**Activity**
Copy the rows below word for word. Begin with their very first line and stop after the line that contains "and saturday and this".

Records in a dataset

*** Block opens ***

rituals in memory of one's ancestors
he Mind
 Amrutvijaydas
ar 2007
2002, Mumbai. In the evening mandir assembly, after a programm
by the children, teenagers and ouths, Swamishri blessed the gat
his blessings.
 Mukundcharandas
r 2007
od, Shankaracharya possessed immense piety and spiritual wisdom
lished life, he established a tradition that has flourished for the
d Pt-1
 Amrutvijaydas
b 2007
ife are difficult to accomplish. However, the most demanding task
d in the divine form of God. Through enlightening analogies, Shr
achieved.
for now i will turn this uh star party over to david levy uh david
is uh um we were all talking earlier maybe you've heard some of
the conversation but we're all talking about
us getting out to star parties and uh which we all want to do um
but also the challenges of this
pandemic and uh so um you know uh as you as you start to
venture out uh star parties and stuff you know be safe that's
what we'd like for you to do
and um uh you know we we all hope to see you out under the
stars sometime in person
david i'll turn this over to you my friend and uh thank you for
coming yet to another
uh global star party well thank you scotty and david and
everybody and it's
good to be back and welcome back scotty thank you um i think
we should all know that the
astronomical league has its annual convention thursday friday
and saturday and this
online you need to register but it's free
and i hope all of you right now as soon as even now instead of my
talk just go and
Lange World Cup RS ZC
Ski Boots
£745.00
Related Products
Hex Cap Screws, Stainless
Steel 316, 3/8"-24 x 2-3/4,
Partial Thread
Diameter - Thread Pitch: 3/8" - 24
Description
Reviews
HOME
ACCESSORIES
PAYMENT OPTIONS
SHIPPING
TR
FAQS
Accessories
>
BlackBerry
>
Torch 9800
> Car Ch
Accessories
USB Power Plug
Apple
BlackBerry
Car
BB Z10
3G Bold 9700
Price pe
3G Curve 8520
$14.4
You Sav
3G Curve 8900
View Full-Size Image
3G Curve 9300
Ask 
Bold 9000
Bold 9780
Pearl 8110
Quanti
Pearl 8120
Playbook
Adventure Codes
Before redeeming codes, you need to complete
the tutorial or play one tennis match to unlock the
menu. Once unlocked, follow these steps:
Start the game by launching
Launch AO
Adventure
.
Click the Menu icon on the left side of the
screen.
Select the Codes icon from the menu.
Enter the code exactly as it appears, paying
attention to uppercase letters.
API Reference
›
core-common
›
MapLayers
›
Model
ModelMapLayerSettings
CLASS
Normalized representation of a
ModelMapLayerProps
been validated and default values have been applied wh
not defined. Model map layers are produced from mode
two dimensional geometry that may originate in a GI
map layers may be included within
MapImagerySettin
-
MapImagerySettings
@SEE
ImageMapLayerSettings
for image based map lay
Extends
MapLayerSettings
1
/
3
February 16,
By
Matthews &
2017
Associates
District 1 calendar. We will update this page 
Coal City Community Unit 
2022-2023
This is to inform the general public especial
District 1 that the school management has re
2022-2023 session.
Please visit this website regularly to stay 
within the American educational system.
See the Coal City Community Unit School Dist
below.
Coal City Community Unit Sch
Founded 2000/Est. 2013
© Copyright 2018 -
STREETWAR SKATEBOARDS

*** Block closes ***

**Solution for this task**
rituals in memory of one's ancestors
he Mind
 Amrutvijaydas
ar 2007
2002, Mumbai. In the evening mandir assembly, after a programm
by the children, teenagers and ouths, Swamishri blessed the gat
his blessings.
 Mukundcharandas
r 2007
od, Shankaracharya possessed immense piety and spiritual wisdom
lished life, he established a tradition that has flourished for the
d Pt-1
 Amrutvijaydas
b 2007
ife are difficult to accomplish. However, the most demanding task
d in the divine form of God. Through enlightening analogies, Shr
achieved.
for now i will turn this uh star party over to david levy uh david
is uh um we were all talking earlier maybe you've heard some of
the conversation but we're all talking about
us getting out to star parties and uh which we all want to do um
but also the challenges of this
pandemic and uh so um you know uh as you as you start to
venture out uh star parties and stuff you know be safe that's
what we'd like for you to do
and um uh you know we we all hope to see you out under the
stars sometime in person
david i'll turn this over to you my friend and uh thank you for
coming yet to another
uh global star party well thank you scotty and david and
everybody and it's
good to be back and welcome back scotty thank you um i think
we should all know that the
astronomical league has its annual convention thursday friday
and saturday and this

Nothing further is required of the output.